Dec 28, 2022 - Science

Atmospheric rivers sweeping West Coast trigger flooding and power outages

High water affecting Washington State Ferries' facilities Eagle Harbor at Bainbridge Island, Washington.

High water affecting Washington State Ferries' facilities at Eagle Harbor on Bainbridge Island, Washington, on Tuesday. Photo: Washington State Ferries/Facebook

An atmospheric river event is sweeping the U.S. West Coast this week, bringing with it heavy rains, powerful winds and snow.

The big picture: The storm system triggered flooding in parts of Northern California, Oregon and Washington, leaving an estimated 190,000 customers without power early Wednesday. Forecasters warned more atmospheric rivers packing large amounts of moisture were expected later this week.

  • This "series of Pacific storm systems will affect the western U.S. with heavy rain, mountain snow and strong winds into the weekend," per a National Weather Service advisory Monday morning.

State of play: All 11 states in the Western U.S. were under weather alerts due to the storm, which began to slam the San Francisco Bay Area on Monday night, unleashing heavy rains and powerful winds that resulted in reports of downed trees and flooded roads as the storm system swelled to more parts of California into Tuesday.

  • The National Weather Service's Reno office warned of "widespread travel impacts" in the Sierra Nevada, where winter storm warnings were in effect overnight as the bulk of the moisture associated with the atmospheric river began to move southward and wind gusts of up to 151 mph were recorded.
A screenshot of an NWS Reno tweet reporting wind gusts of 151mph at Ward Mountain.
Photo: National Weather Service Reno/Twitter

Meanwhile, high tides, strong winds and flooding were reported across western Oregon and Washington state on Tuesday.
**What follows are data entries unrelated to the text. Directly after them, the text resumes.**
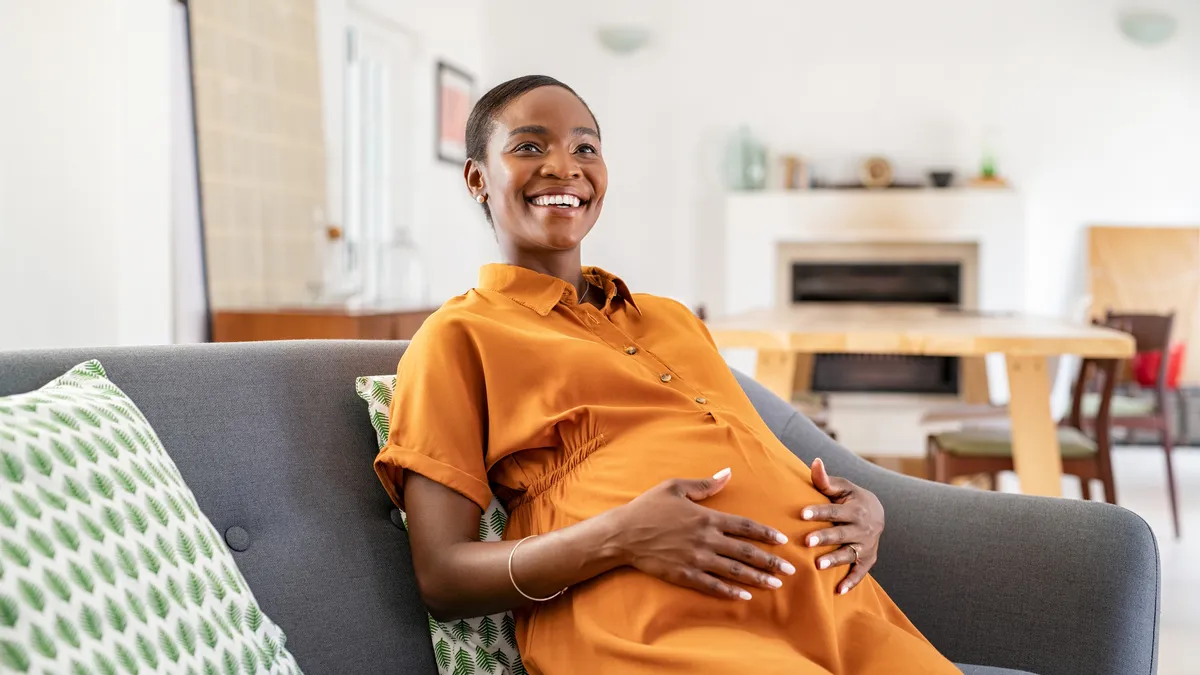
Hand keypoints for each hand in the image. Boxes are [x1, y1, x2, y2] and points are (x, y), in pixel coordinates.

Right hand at [614, 469, 795, 600]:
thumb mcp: (675, 487)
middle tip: (790, 570)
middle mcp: (706, 540)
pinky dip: (730, 592)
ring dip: (757, 578)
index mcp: (707, 517)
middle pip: (746, 552)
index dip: (766, 534)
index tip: (782, 541)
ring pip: (734, 571)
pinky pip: (712, 586)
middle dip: (770, 562)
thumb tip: (728, 473)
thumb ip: (705, 484)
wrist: (623, 534)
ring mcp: (696, 559)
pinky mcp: (684, 575)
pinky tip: (744, 597)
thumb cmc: (648, 507)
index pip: (745, 526)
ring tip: (775, 585)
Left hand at [801, 458, 883, 594]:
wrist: (876, 512)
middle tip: (807, 542)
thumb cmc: (850, 498)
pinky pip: (860, 573)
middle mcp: (863, 528)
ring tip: (818, 566)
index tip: (802, 513)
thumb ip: (826, 480)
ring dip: (835, 560)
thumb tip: (814, 461)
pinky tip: (837, 590)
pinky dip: (851, 582)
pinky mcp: (868, 560)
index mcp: (855, 508)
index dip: (819, 511)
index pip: (834, 510)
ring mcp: (866, 546)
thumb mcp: (842, 487)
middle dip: (825, 538)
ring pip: (849, 554)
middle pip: (841, 534)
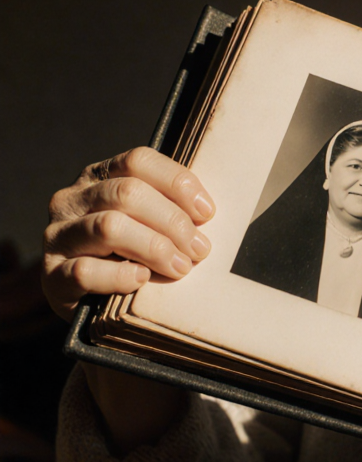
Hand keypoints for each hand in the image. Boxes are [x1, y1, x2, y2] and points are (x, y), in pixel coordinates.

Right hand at [43, 147, 214, 451]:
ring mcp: (57, 236)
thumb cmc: (131, 254)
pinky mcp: (51, 275)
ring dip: (156, 248)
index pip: (138, 161)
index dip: (177, 183)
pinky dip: (122, 276)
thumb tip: (209, 212)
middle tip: (199, 250)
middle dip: (173, 222)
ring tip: (181, 267)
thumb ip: (169, 207)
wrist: (91, 301)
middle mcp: (71, 200)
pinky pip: (86, 271)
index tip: (207, 213)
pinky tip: (143, 280)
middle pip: (127, 194)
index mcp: (98, 177)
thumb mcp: (148, 223)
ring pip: (109, 227)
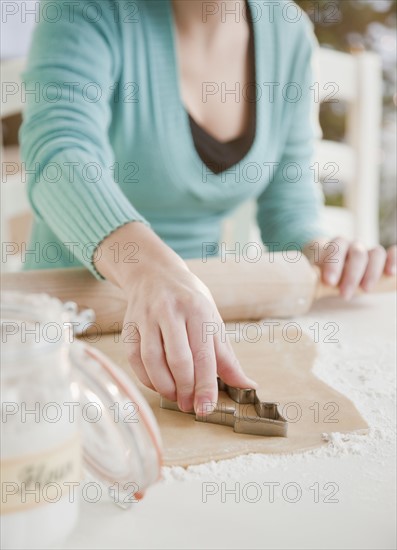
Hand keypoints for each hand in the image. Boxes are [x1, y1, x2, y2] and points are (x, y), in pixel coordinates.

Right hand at [94, 222, 255, 414]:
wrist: (154, 274)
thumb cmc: (188, 300)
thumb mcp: (212, 320)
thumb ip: (226, 356)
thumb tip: (246, 385)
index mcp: (197, 309)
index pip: (204, 355)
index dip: (205, 386)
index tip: (206, 408)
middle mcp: (170, 311)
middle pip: (178, 359)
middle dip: (185, 389)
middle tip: (190, 405)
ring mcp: (147, 317)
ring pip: (152, 360)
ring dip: (164, 386)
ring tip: (175, 396)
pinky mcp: (129, 325)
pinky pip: (135, 359)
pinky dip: (146, 378)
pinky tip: (158, 384)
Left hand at [304, 237, 395, 299]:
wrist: (330, 262)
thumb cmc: (321, 271)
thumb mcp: (313, 272)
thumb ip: (312, 277)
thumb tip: (302, 291)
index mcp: (335, 245)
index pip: (335, 249)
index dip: (333, 264)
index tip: (329, 282)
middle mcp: (353, 245)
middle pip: (357, 253)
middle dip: (351, 275)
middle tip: (345, 294)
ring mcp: (369, 251)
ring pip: (376, 253)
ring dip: (372, 272)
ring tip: (366, 290)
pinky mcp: (381, 259)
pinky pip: (392, 252)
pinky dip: (394, 259)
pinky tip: (391, 273)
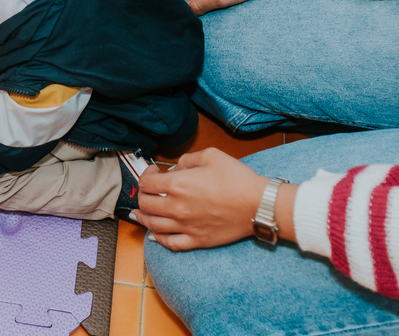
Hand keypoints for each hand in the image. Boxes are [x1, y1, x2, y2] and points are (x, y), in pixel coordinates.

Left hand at [134, 149, 270, 250]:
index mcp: (177, 185)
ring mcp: (185, 226)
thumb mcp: (211, 156)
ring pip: (153, 225)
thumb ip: (187, 159)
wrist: (258, 204)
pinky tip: (154, 235)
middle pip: (145, 204)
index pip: (146, 183)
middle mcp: (177, 207)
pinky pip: (170, 243)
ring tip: (140, 213)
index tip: (154, 172)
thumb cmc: (237, 179)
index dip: (146, 175)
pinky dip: (158, 239)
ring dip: (143, 217)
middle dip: (142, 195)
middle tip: (148, 190)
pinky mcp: (197, 240)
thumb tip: (176, 168)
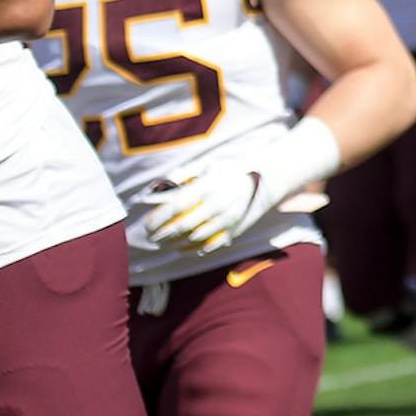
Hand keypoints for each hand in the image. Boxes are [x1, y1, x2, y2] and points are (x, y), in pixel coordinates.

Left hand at [142, 163, 269, 254]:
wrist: (268, 179)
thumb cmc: (232, 171)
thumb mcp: (210, 166)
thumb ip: (185, 175)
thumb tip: (160, 186)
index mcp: (208, 187)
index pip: (175, 207)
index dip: (158, 218)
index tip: (147, 224)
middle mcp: (218, 204)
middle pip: (183, 226)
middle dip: (163, 235)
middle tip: (153, 237)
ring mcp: (228, 218)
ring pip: (196, 238)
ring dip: (176, 245)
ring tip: (166, 244)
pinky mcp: (237, 229)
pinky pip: (212, 245)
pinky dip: (196, 250)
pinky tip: (184, 250)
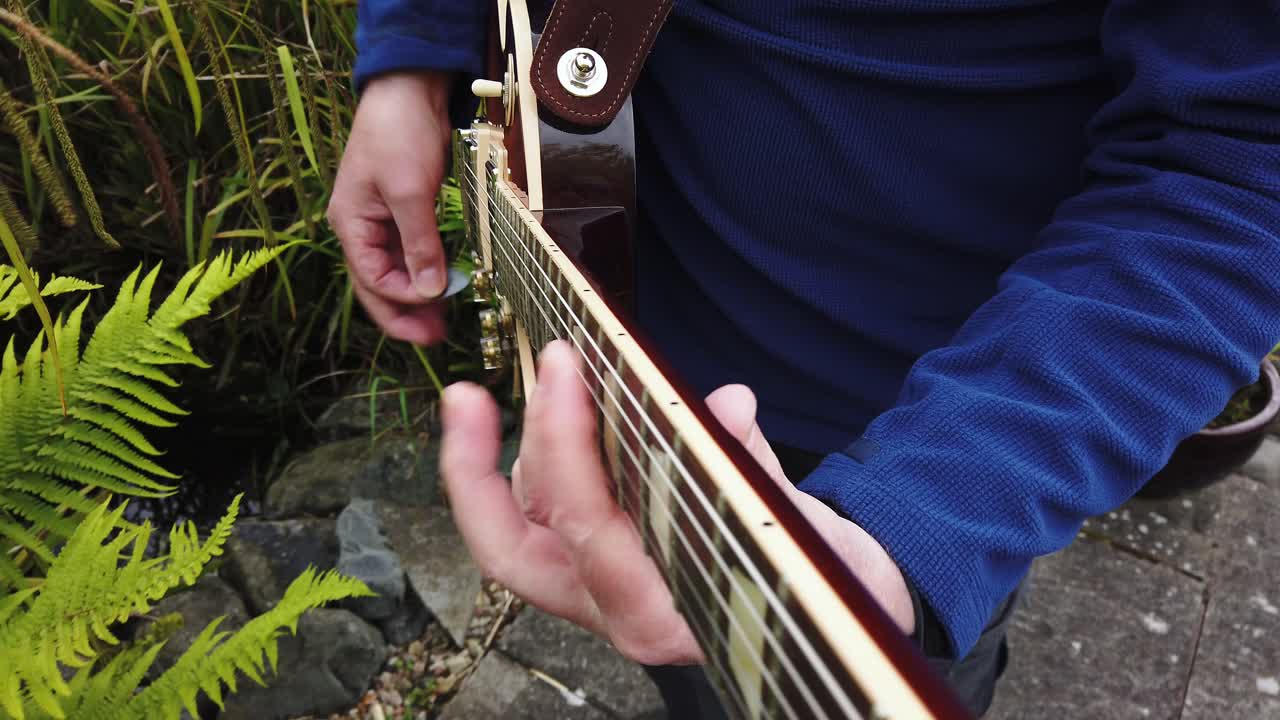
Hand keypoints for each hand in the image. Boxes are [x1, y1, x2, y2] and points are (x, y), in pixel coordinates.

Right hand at [327, 71, 453, 345]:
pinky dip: (425, 272)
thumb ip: (420, 244)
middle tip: (437, 338)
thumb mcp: (410, 191)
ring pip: (395, 272)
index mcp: (351, 225)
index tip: (437, 306)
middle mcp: (361, 228)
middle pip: (377, 285)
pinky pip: (410, 253)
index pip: (372, 279)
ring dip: (417, 297)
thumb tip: (432, 291)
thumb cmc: (399, 134)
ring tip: (443, 323)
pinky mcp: (403, 212)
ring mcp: (381, 221)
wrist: (409, 89)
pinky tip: (444, 287)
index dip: (402, 300)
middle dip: (404, 314)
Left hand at [440, 341, 914, 665]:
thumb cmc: (823, 576)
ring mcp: (598, 600)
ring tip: (527, 389)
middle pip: (514, 551)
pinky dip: (528, 470)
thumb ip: (751, 467)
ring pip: (518, 536)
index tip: (564, 368)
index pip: (591, 530)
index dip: (567, 445)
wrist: (837, 613)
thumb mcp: (805, 527)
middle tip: (468, 394)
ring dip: (503, 459)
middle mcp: (616, 615)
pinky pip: (535, 529)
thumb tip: (727, 407)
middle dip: (475, 471)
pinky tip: (540, 417)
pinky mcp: (595, 579)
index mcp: (666, 616)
By the numbers: More than 128,000 customers were without power in Oregon, along with nearly 40,000 in Washington early Wednesday, according to

Of note: Officials in Olympia reported a high tide record of 18.4 feet as jellyfish were reported washing into the streets of Washington's state capital.

What to expect: The "deep and fast-moving storm system sweeping through the Intermountain West" overnight was expected to continue unleashing moderate to locally heavy rain across the West Coast and parts of southern and central California through early Wednesday, per the NWS.

Threat level: "A few scattered flash floods are possible, with the greatest chances for rapid runoff and debris flows near recent burn scars," the weather service warned.

  • "Additionally, heavy snow is possible throughout the higher terrain of the Sierra Nevada, Cascades, northern and central Rockies as moisture flows eastward along a potent Pacific jet streak."

What's next: "After a brief lull on Wednesday, the next system to move onshore the West Coast is anticipated to begin spreading precipitation inland on Thursday," the NWS said.

  • "Additional heavy rain from central California to the Pacific Northwest is forecast, along with another round of moderate to heavy mountain snow. This unsettled weather pattern is expected to linger into the upcoming weekend as well."